So: if we want to make good inferences, is it enough to look for a programming language which describes good inferences succinctly, and then proceed to carry out actions which have succinct descriptions in that language?
Specifically, can this strategy be arranged such that it is (in some sense) equivalent with the strategy of searching for the inference algorithm that's got the lowest expected time (or, lowest average time on randomly generated test problems typical of what's been seen so far)?
If we've got a bunch of trial runs of different inference algorithms, then the absolute best language in the sense that I'm looking for would be one that could state just the algorithm with the best average time. Less-good languages would be judged by how good the inference algorithms they could state would be. This should make clear part of the divergence from the simple concept of compression: we're not trying to compress all the data, just the "best" data. We've got a range of goodness for our data samples; we want to have very short descriptions for the best cases, but very long ones for the worst cases.

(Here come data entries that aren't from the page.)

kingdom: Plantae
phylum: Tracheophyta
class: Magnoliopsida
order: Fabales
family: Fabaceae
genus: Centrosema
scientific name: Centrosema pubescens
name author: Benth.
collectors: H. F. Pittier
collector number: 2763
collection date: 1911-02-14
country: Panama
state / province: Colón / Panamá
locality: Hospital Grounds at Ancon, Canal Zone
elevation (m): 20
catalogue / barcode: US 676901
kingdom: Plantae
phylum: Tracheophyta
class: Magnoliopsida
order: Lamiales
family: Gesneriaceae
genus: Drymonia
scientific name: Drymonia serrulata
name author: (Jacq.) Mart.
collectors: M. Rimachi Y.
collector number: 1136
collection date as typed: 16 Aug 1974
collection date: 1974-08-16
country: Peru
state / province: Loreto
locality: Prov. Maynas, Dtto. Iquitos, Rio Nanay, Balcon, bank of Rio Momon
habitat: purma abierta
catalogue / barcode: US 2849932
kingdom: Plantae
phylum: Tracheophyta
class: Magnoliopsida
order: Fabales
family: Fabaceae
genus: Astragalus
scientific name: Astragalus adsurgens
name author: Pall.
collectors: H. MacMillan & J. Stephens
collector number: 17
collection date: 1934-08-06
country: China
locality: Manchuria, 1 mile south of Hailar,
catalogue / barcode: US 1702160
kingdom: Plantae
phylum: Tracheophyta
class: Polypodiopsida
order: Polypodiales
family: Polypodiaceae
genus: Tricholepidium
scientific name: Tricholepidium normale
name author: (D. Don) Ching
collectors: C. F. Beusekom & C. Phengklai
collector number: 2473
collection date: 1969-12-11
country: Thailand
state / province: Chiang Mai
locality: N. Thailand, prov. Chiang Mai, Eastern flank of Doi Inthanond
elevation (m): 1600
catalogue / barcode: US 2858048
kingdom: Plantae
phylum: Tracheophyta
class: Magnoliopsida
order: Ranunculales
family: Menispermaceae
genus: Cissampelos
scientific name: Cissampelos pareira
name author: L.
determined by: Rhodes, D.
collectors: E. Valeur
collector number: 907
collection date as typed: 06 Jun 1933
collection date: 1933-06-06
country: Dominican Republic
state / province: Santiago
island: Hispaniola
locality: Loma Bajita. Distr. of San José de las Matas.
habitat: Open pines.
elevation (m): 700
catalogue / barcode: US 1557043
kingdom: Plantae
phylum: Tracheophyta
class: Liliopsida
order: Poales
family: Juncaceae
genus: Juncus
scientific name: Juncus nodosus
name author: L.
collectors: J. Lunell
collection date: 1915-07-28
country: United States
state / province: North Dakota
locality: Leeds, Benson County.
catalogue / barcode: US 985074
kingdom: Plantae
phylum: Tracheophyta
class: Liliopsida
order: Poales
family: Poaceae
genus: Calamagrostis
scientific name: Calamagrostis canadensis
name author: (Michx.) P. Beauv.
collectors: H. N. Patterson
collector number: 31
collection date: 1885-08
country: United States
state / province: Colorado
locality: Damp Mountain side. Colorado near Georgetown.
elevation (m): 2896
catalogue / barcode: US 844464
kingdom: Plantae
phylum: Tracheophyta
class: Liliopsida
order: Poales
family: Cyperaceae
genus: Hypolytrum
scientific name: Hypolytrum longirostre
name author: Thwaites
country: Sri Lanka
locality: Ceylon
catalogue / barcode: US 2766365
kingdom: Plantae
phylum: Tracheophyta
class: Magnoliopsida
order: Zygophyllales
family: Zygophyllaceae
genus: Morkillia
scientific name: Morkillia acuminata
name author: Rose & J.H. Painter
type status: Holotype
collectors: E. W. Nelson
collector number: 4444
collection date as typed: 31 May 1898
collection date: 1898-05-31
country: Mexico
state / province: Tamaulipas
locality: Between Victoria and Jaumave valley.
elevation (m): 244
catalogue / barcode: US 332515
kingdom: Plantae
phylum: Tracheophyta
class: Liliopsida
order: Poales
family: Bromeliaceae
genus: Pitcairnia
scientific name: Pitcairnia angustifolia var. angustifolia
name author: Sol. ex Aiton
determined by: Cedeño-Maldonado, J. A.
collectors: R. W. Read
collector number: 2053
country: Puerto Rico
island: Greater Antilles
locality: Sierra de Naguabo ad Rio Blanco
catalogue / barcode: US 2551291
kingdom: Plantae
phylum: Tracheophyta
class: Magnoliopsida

Another difference is that we don't care in the same way about the simplicity of the result. It might be a good idea to favour simpler languages when we only know how good they are on some data, since shorter ones will probably generalise their behaviour more cleanly to more data. Yet, if we could calculate the actual average runtime on truly average data, we would no longer consider shortness to be a concern; not unless we ran a risk of exhausting the memory. With compression, this is not the case.
One might still base an effective algorithm on the loose metaphor: perhaps implement the Levin-like search for good inference strategies, and then some compression-like meta-search for strategy programming languages that tend to result in good strategies. However, the basis in compression doesn't appear to be totally rigorous.